Input –
※ ※ ※
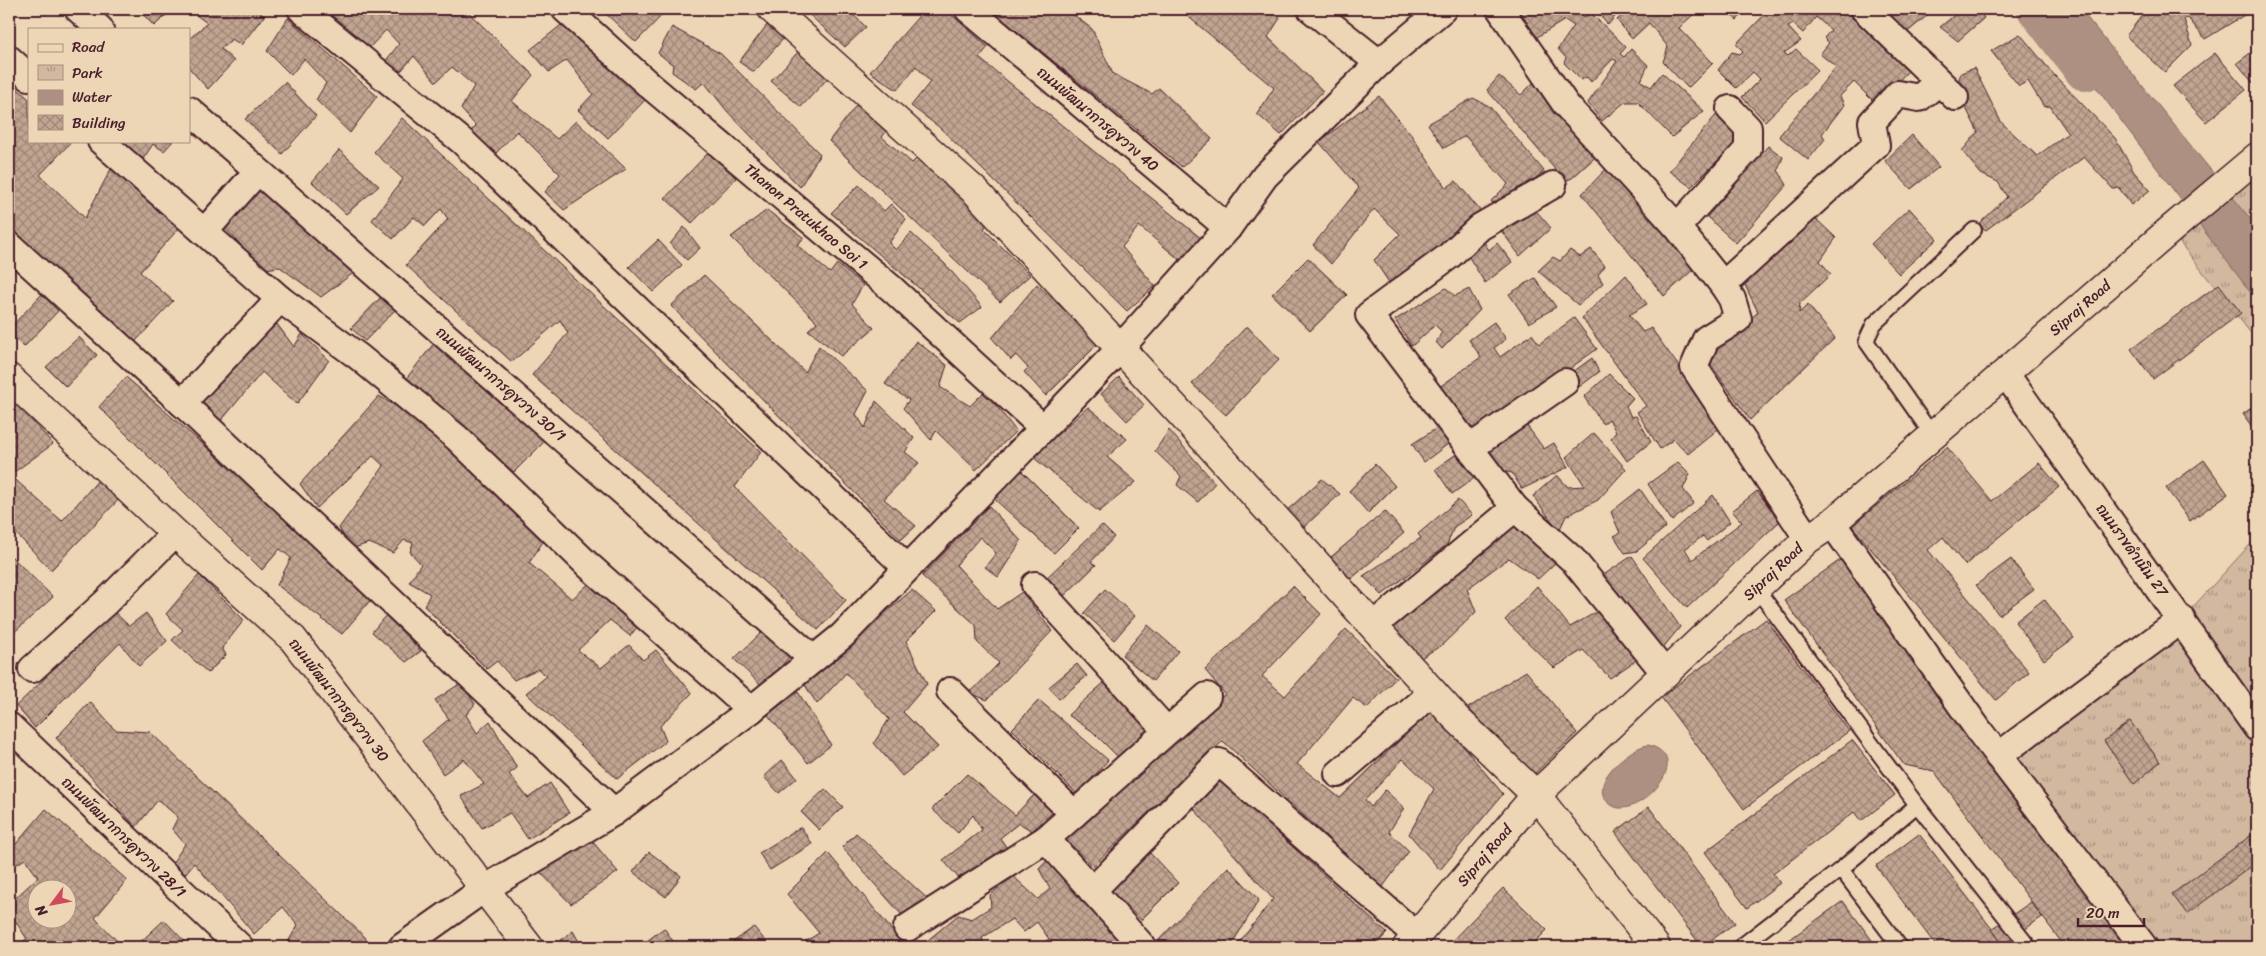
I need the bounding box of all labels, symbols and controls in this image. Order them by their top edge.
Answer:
※ ※ ※
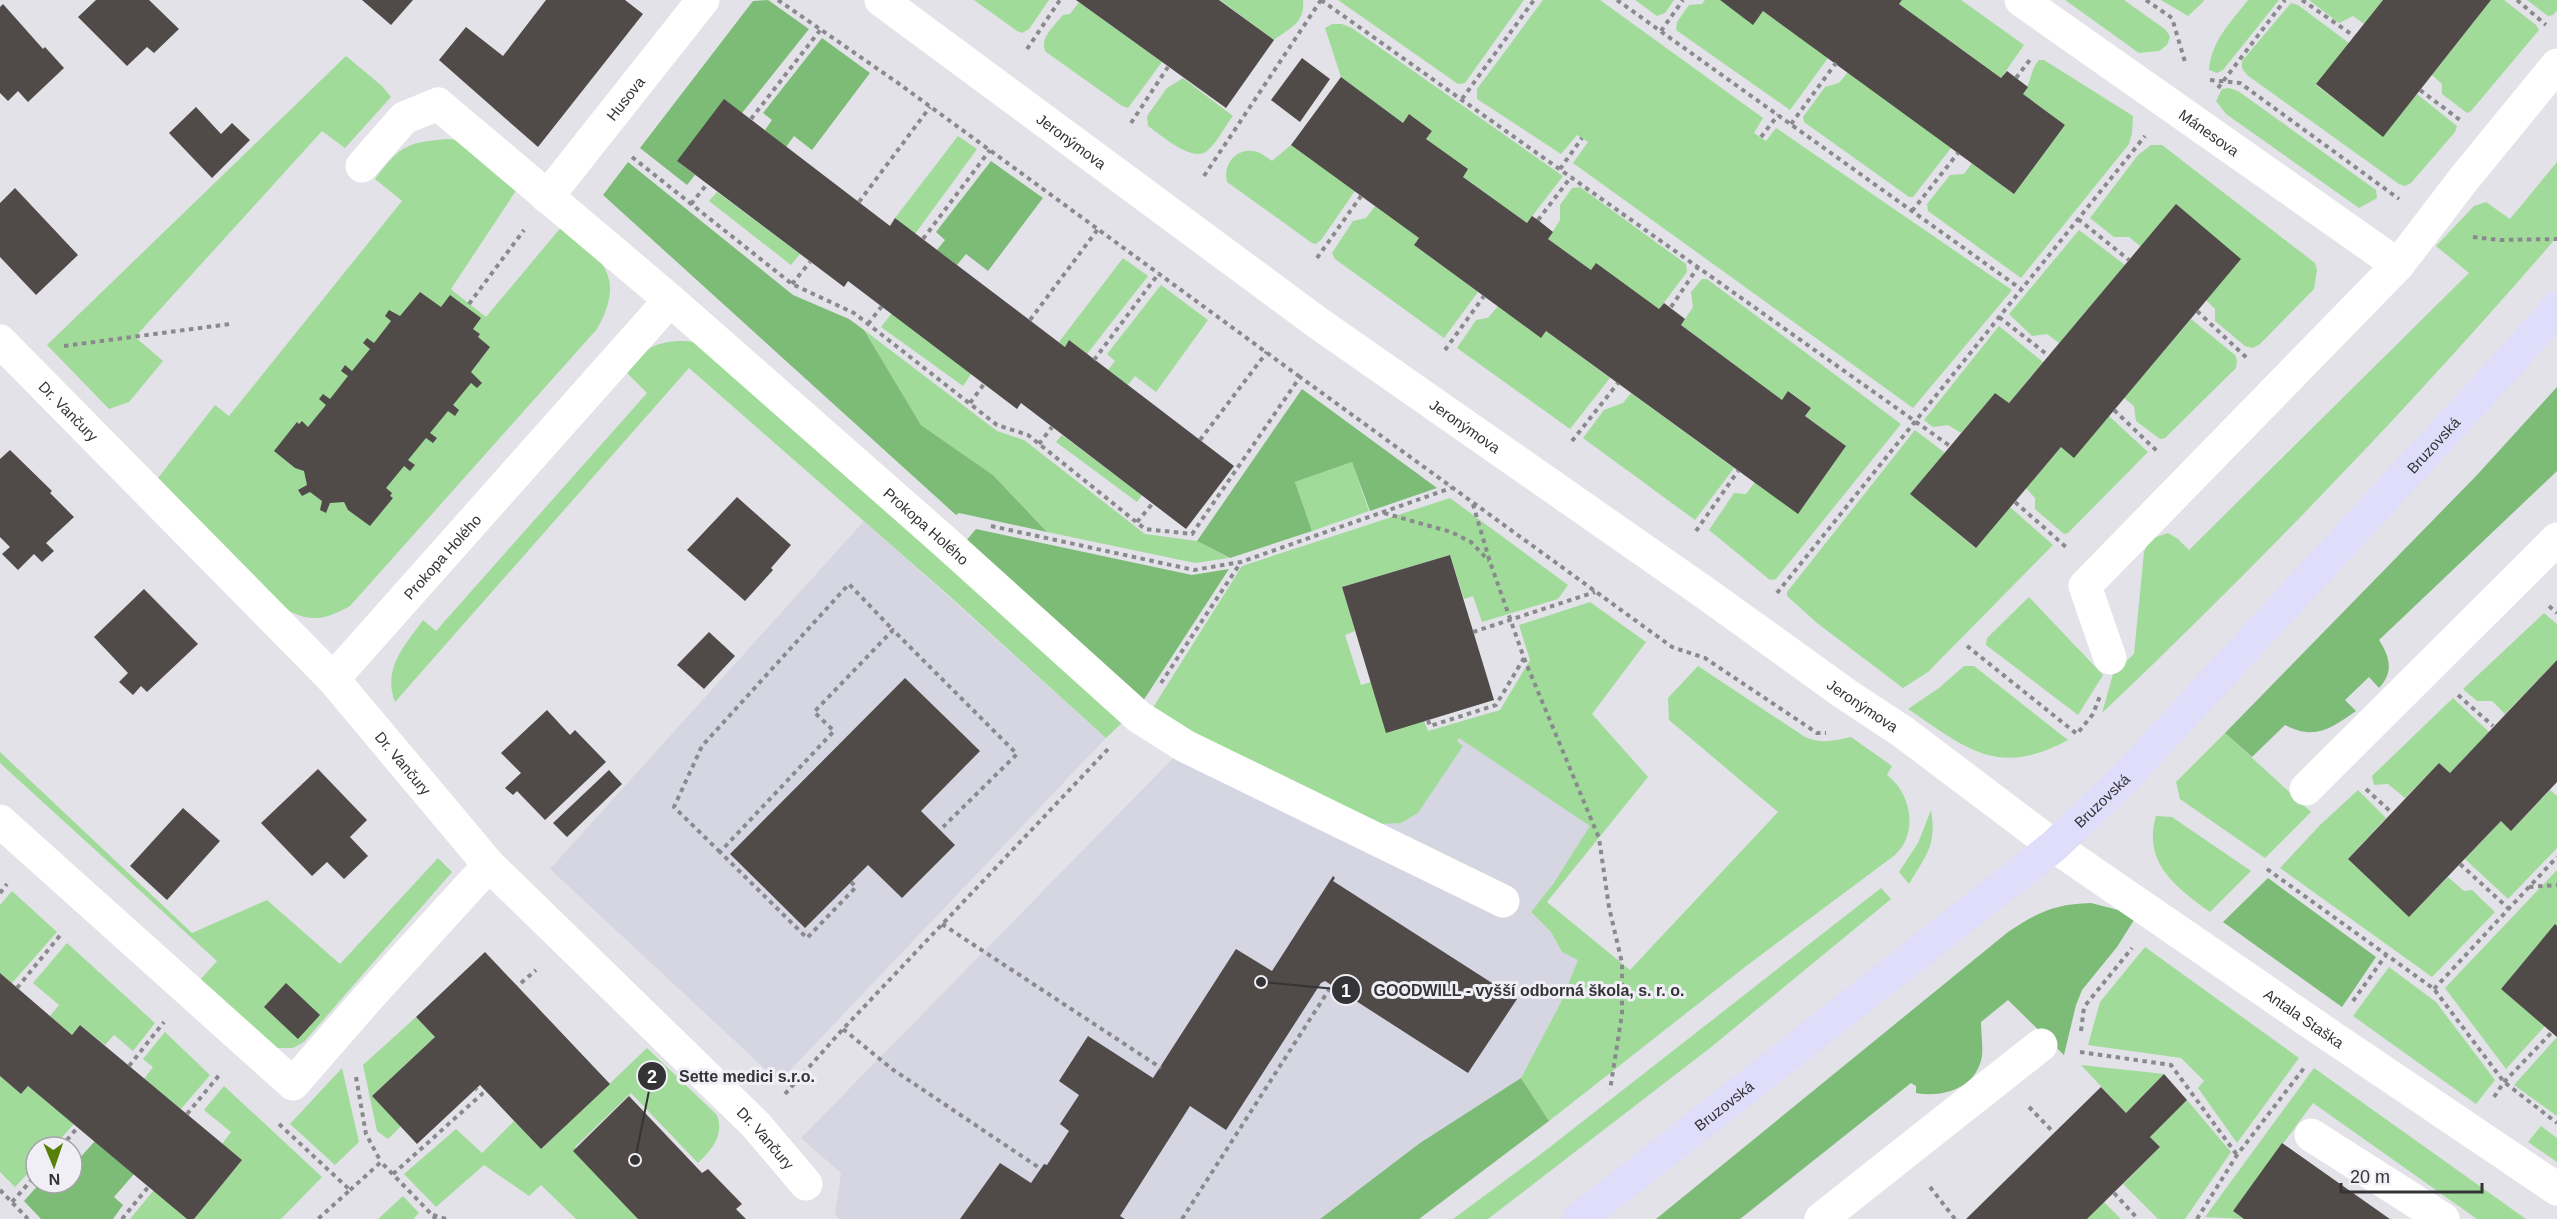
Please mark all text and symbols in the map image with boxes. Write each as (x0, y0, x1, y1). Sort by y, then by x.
※ ※ ※
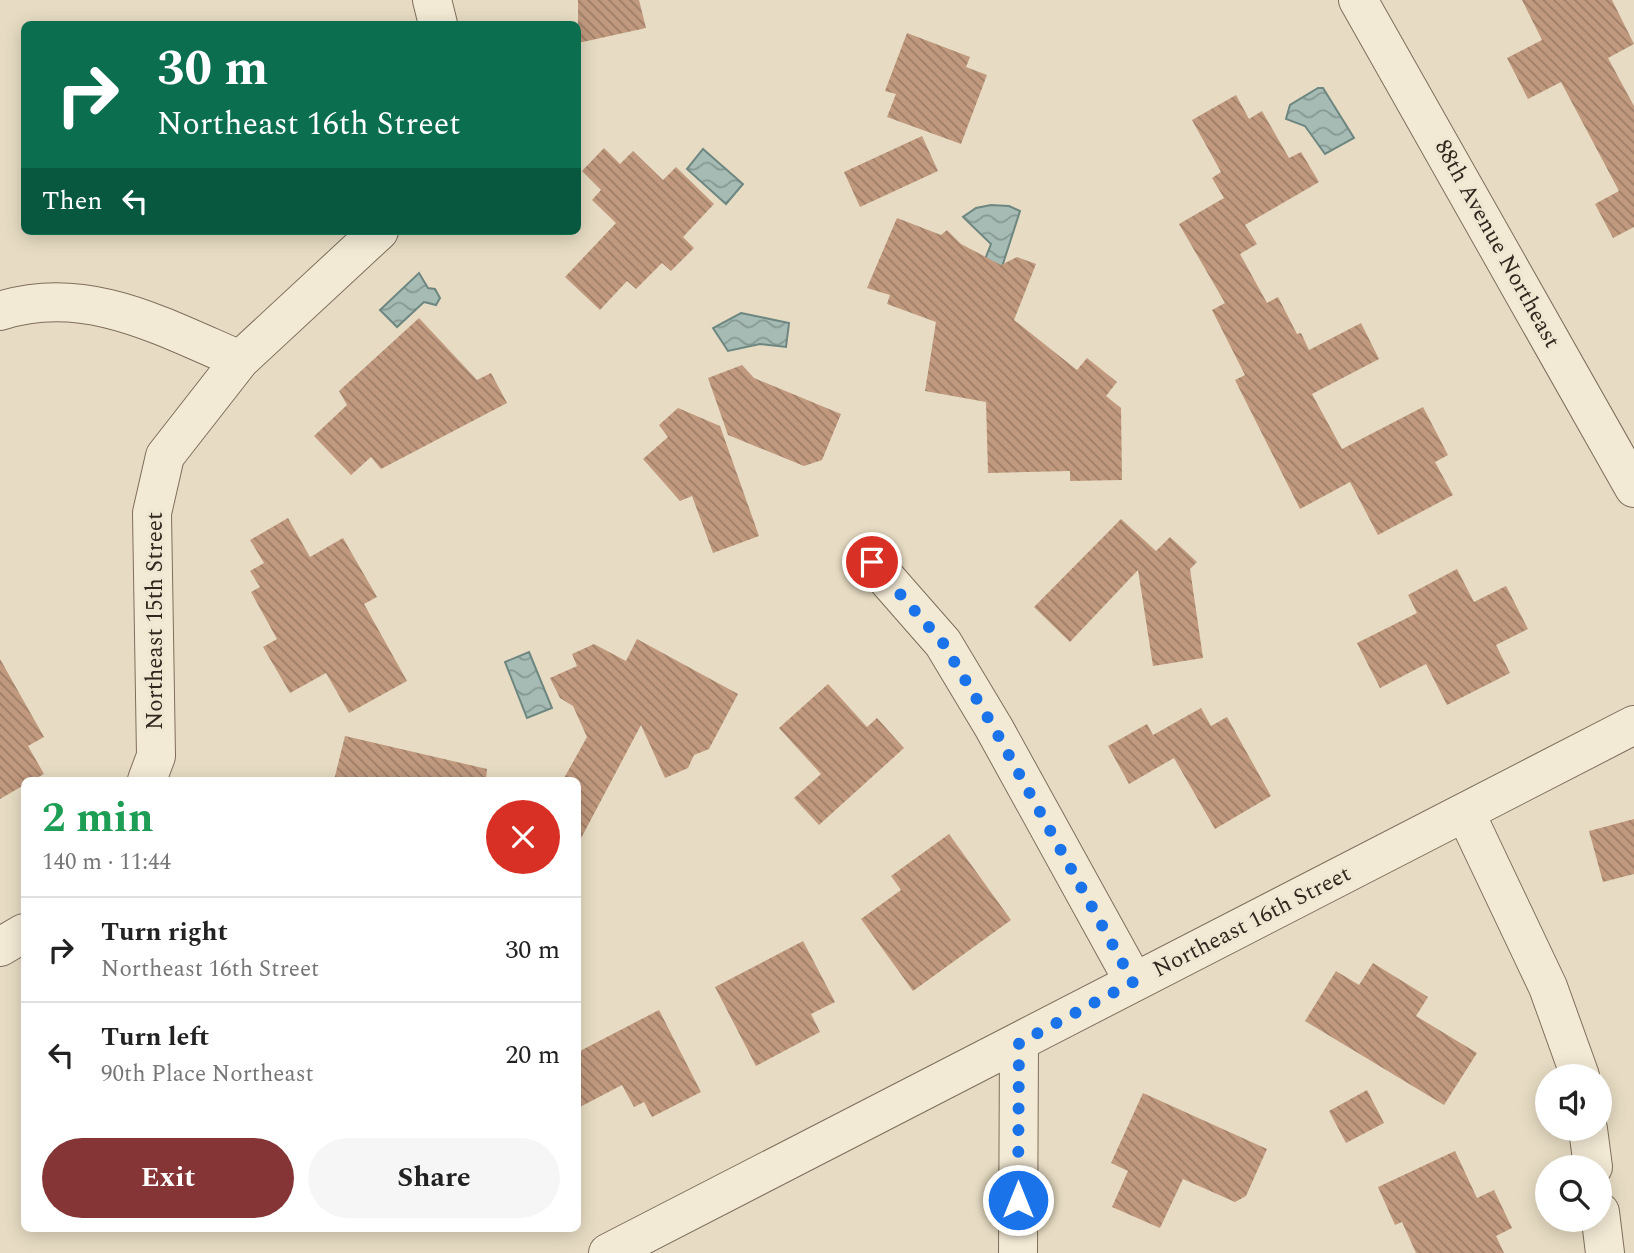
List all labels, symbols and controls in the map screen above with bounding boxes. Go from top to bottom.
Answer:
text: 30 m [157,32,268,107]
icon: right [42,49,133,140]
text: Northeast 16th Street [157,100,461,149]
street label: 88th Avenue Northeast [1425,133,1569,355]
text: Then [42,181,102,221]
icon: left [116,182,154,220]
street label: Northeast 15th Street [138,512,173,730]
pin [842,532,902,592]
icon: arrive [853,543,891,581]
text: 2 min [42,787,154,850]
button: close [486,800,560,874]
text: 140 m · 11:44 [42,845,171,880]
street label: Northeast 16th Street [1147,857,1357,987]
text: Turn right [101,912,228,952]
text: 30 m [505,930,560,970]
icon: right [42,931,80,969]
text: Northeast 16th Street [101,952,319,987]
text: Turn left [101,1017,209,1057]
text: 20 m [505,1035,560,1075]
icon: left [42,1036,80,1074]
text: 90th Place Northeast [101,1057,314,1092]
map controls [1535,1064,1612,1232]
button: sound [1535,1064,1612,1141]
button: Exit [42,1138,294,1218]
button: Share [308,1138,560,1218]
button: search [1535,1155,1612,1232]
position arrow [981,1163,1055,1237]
※ ※ ※
Instructions for the task –
Could you please report how many lines of the listing above hold the word "symbols"? Only the number is needed.

Task output –
3